THE THIRTEENTH STATION: JESUS IS TAKEN DOWN FROM THE CROSS


Joseph of Arimathea asked for Christ’s crucified body and then laid it in a tomb. Such faith. Such resolve.

As a member of the Sanhedrin, Joseph risked his reputation — his life, even — with his request. St. Mark calls the act courageous. Once granted, Joseph had to face an unthinkable reality.

Luke tells us that Joseph wrapped the body in a linen cloth, “after he had taken the body down.” A different kind of courage had to be summoned for that moment.

Only John writes that Nicodemus accompanied Joseph, bringing myrrh and aloe weighing about a hundred pounds. This was no small undertaking. Perhaps together, perhaps with others, they worked out how to remove Christ’s lifeless body from the cross. And then they had to do it. To wrap their arms around the man they believed to be the Messiah, letting go of fear and grief, forgetting themselves and doing what they could to treat his battered body with dignity and tenderness.

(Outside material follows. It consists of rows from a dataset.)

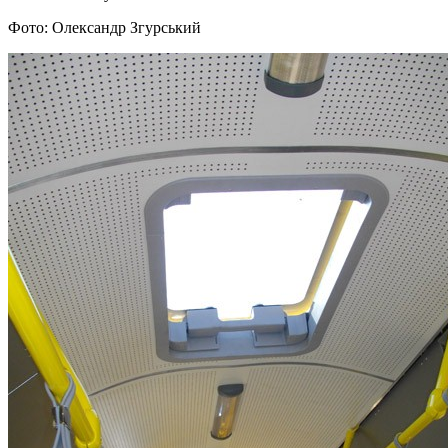
Фото: Олександр Згурський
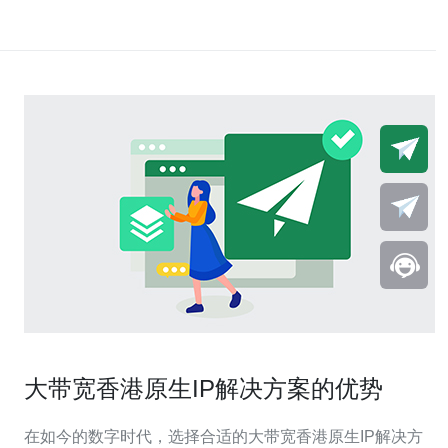
大带宽香港原生IP解决方案的优势
在如今的数字时代，选择合适的大带宽香港原生IP解决方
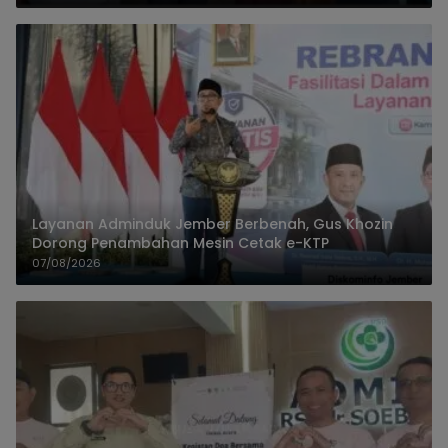
Layanan Adminduk Jember Berbenah, Gus Khozin
Dorong Penambahan Mesin Cetak e-KTP
07/08/2026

Where were they going to put it? Matthew says Joseph laid the body “in his new tomb that he had hewn in the rock.” Joseph would have had no idea he had been preparing the space for the reality shattering glory that would occur there.

Faith. Resolve. Courage. Undertakings large and small. Dignity. Tenderness. Plans. Faithfulness to our daily tasks.

We pray for these graces, as we too, create spaces for the reality shattering glory of the Lord in our world.